# TASK ITEM
Return each entry word for word, without its pictures.

# RECORDS FOR THE EXERCISE
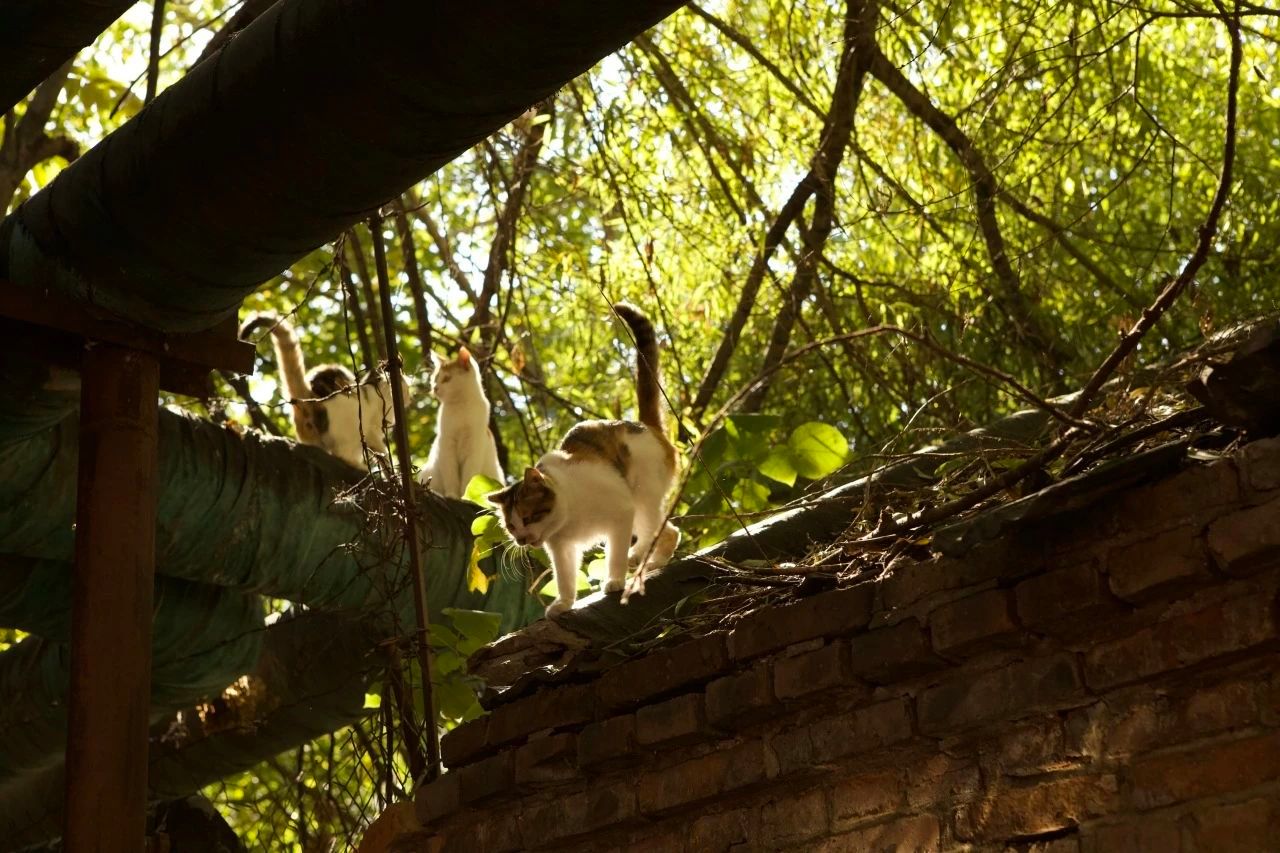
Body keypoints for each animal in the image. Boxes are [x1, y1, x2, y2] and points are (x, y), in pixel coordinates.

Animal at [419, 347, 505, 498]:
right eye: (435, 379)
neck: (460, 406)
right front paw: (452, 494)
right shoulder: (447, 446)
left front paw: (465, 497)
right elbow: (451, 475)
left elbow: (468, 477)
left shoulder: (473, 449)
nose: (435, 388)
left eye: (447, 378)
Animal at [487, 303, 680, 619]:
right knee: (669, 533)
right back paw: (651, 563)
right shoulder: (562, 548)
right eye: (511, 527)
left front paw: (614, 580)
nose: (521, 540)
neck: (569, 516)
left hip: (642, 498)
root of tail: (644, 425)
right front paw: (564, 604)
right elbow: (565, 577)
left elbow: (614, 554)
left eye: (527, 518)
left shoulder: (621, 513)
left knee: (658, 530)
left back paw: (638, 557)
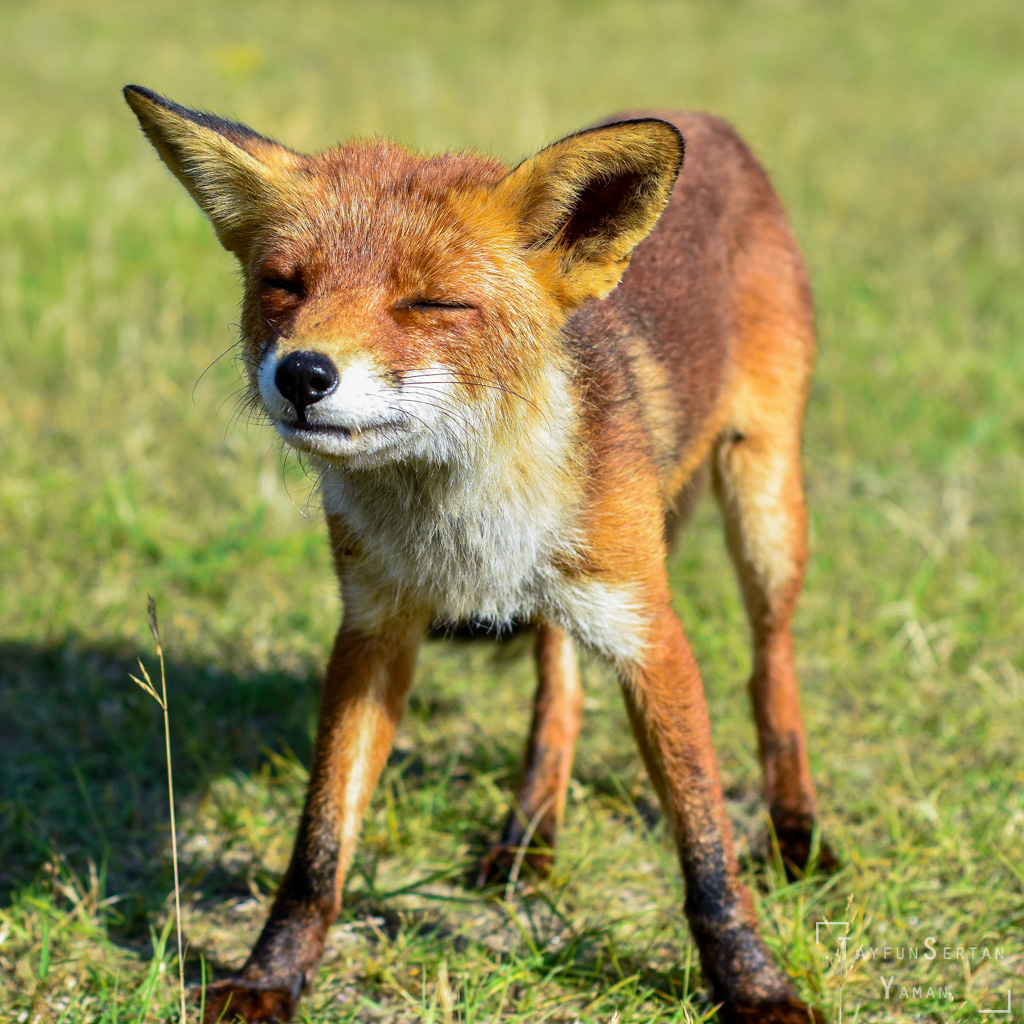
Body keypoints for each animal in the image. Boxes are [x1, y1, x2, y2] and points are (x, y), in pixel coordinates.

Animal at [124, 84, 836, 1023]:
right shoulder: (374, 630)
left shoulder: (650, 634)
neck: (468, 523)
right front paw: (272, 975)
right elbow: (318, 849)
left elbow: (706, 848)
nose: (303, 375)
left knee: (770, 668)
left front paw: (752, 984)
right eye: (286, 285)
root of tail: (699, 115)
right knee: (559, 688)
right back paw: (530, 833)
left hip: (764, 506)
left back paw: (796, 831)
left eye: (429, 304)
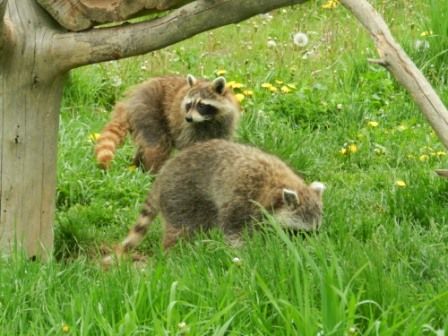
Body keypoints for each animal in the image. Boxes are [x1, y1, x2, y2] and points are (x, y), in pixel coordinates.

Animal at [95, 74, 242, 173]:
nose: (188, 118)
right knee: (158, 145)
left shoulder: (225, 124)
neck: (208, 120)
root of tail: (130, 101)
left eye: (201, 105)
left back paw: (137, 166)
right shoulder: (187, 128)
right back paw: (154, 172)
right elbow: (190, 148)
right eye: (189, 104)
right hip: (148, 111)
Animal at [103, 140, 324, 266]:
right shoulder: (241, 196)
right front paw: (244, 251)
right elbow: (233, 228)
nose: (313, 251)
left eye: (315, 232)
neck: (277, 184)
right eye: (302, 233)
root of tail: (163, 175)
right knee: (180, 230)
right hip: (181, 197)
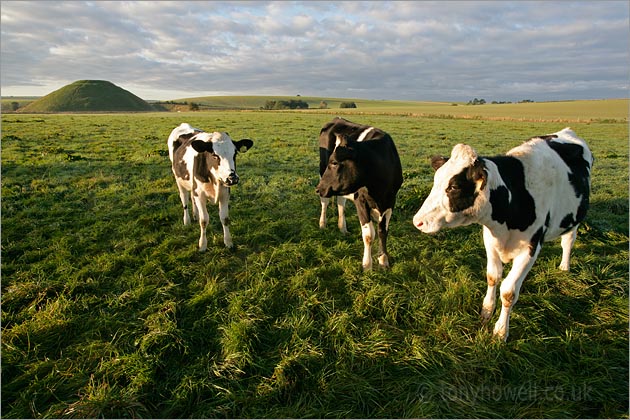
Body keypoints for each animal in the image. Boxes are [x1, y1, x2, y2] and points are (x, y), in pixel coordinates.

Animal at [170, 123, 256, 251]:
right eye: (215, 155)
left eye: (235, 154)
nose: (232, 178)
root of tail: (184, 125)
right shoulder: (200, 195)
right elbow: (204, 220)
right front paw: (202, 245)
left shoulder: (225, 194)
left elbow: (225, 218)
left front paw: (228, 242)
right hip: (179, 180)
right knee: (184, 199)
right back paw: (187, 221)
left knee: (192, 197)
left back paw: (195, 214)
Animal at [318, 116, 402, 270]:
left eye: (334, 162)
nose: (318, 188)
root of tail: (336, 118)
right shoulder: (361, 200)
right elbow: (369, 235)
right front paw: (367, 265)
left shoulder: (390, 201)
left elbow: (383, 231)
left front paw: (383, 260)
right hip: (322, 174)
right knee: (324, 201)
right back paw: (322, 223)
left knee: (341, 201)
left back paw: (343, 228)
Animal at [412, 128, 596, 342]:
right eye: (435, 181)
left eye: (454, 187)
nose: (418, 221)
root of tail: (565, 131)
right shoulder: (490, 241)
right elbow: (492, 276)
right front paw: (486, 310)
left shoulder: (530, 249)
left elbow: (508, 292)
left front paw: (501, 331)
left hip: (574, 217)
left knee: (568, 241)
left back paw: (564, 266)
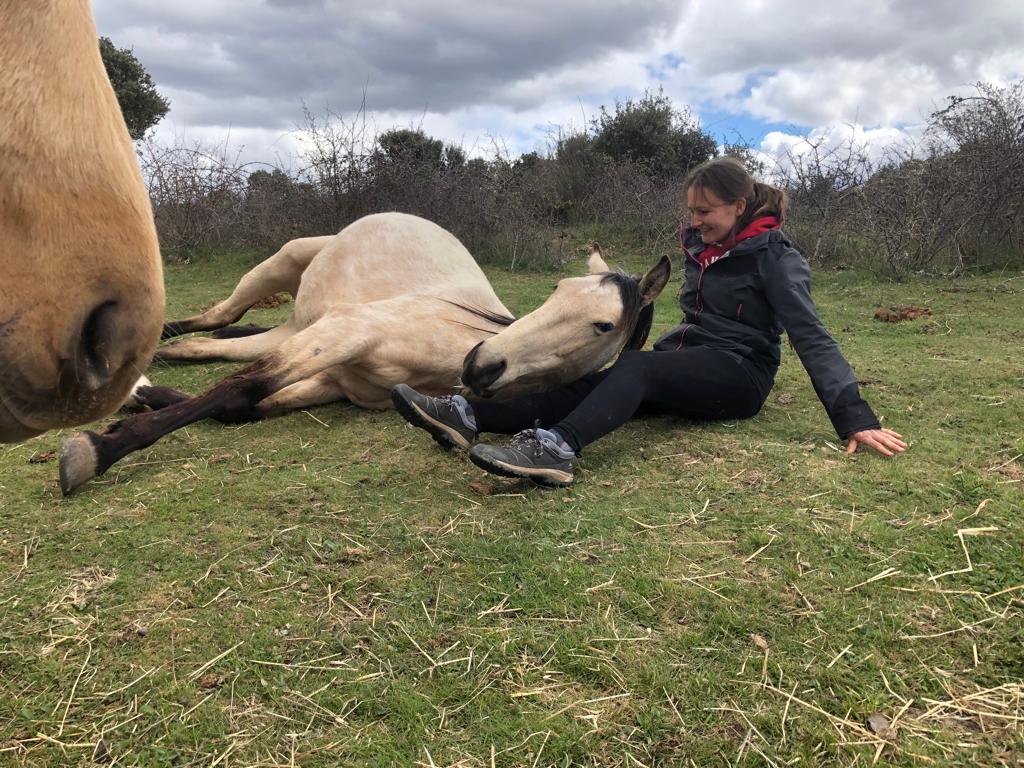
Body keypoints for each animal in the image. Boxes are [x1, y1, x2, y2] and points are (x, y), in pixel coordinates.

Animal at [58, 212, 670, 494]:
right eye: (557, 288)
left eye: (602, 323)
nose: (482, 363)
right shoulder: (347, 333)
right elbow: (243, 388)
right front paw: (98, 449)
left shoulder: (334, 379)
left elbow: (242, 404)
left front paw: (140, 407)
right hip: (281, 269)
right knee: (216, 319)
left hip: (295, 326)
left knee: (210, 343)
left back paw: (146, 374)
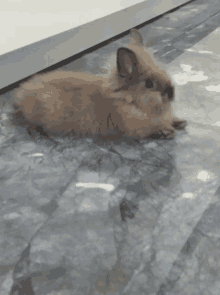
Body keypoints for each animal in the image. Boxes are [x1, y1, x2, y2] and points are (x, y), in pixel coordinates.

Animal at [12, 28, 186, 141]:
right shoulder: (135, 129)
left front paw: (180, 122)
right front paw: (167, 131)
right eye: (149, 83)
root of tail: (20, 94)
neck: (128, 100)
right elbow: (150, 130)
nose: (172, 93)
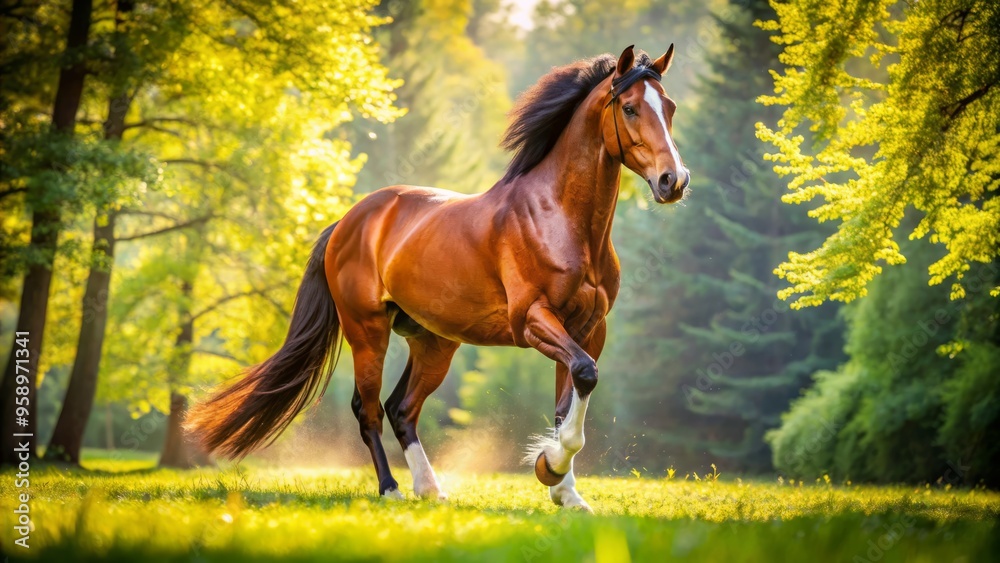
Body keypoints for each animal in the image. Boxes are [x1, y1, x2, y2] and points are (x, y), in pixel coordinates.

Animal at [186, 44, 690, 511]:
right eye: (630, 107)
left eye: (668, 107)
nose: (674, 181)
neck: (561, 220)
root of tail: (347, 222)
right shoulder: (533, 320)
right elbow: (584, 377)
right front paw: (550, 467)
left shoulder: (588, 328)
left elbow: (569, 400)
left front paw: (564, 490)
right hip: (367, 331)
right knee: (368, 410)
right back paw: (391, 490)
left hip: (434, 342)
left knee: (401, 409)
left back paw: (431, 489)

# REPLY
Body keypoints for each animal in the image. Boxes are [x1, y1, x2, y2] and points are (x, y), in pixel coordinates.

Animal at [419, 347, 505, 498]:
right eye: (435, 379)
neck: (460, 406)
right front paw: (452, 494)
right shoulder: (447, 446)
left front paw: (465, 497)
right elbow: (451, 475)
left elbow: (468, 477)
left shoulder: (473, 449)
nose: (435, 388)
left eye: (447, 378)
Animal at [487, 303, 680, 619]:
right knee: (669, 533)
right back paw: (651, 563)
right shoulder: (562, 548)
right eye: (511, 527)
left front paw: (614, 580)
nose: (521, 540)
neck: (569, 516)
left hip: (642, 498)
root of tail: (644, 425)
right front paw: (564, 604)
right elbow: (565, 577)
left elbow: (614, 554)
left eye: (527, 518)
left shoulder: (621, 513)
left knee: (658, 530)
left back paw: (638, 557)
Body keypoints for each animal in the image. Boxes are [x1, y1, x2, y2] and points are (x, y), in pixel coordinates.

Animal at [124, 84, 836, 1023]:
right shoulder: (374, 630)
left shoulder: (650, 634)
neck: (468, 523)
right front paw: (272, 975)
right elbow: (318, 849)
left elbow: (706, 848)
nose: (303, 375)
left knee: (770, 668)
left front paw: (752, 984)
right eye: (286, 285)
root of tail: (699, 115)
right knee: (559, 688)
right back paw: (530, 833)
left hip: (764, 506)
left back paw: (796, 831)
left eye: (429, 304)
Body keypoints for each animal in the image. Boxes are [x1, y1, x2, y2] and points are (x, y), in pixel coordinates.

Animal at [95, 74, 242, 173]:
nose: (188, 118)
right knee: (158, 145)
left shoulder: (225, 124)
neck: (208, 120)
root of tail: (130, 101)
left eye: (201, 105)
left back paw: (137, 166)
right shoulder: (187, 128)
right back paw: (154, 172)
right elbow: (190, 148)
right eye: (189, 104)
right hip: (148, 111)
Animal at [103, 140, 324, 266]:
right shoulder: (241, 196)
right front paw: (244, 251)
right elbow: (233, 228)
nose: (313, 251)
left eye: (315, 232)
neck: (277, 184)
right eye: (302, 233)
root of tail: (163, 175)
right knee: (180, 230)
right hip: (181, 197)
Body keypoints for each animal in the image. Boxes are [x1, y1, x2, y2] and points are (x, y), in pixel coordinates.

Animal at [170, 123, 256, 251]:
right eye: (215, 155)
left eye: (235, 154)
nose: (232, 178)
root of tail: (184, 125)
right shoulder: (200, 195)
right elbow: (204, 220)
right front paw: (202, 245)
left shoulder: (225, 194)
left elbow: (225, 218)
left front paw: (228, 242)
right hip: (179, 180)
right knee: (184, 199)
right back paw: (187, 221)
left knee: (192, 197)
left back paw: (195, 214)
Animal at [318, 116, 402, 270]:
left eye: (334, 162)
nose: (318, 188)
root of tail: (336, 118)
right shoulder: (361, 200)
right elbow: (369, 235)
right front paw: (367, 265)
left shoulder: (390, 201)
left elbow: (383, 231)
left front paw: (383, 260)
right hip: (322, 174)
right knee: (324, 201)
right back paw: (322, 223)
left knee: (341, 201)
left back paw: (343, 228)
Animal at [412, 128, 596, 342]:
right eye: (435, 181)
left eye: (454, 187)
nose: (418, 221)
root of tail: (565, 131)
right shoulder: (490, 241)
right elbow: (492, 276)
right front paw: (486, 310)
left shoulder: (530, 249)
left elbow: (508, 292)
left front paw: (501, 331)
left hip: (574, 217)
left knee: (568, 241)
left back paw: (564, 266)
Body keypoints for each animal in the image. Boxes are [x1, y1, x2, y2] and points are (x, y), in pixel coordinates.

Animal at [58, 212, 670, 494]:
right eye: (557, 288)
left eye: (602, 323)
nose: (482, 363)
right shoulder: (347, 333)
right elbow: (243, 388)
right front paw: (98, 449)
left shoulder: (334, 379)
left elbow: (242, 404)
left front paw: (140, 407)
right hip: (281, 269)
right knee: (216, 319)
left hip: (295, 326)
left knee: (210, 343)
left back paw: (146, 374)
Body keypoints for each animal in the image. Boxes are [x1, y1, x2, y2] and points are (x, y), in pixel coordinates.

Animal at [12, 28, 186, 141]:
right shoulder: (135, 129)
left front paw: (180, 122)
right front paw: (167, 131)
right eye: (149, 83)
root of tail: (20, 94)
neck: (128, 100)
right elbow: (150, 130)
nose: (172, 93)
Body keypoints for each animal in the image. Boxes are [x1, y1, x2, y2] and points are (x, y), in pixel coordinates.

Animal at [186, 44, 690, 511]:
right eye: (630, 107)
left eye: (668, 107)
nose: (674, 181)
neck: (561, 220)
root of tail: (347, 222)
right shoulder: (533, 320)
right elbow: (584, 377)
right front paw: (550, 467)
left shoulder: (588, 328)
left elbow: (569, 400)
left front paw: (564, 490)
right hip: (367, 331)
right knee: (368, 410)
right back paw: (391, 490)
left hip: (434, 342)
left knee: (401, 409)
left back paw: (431, 489)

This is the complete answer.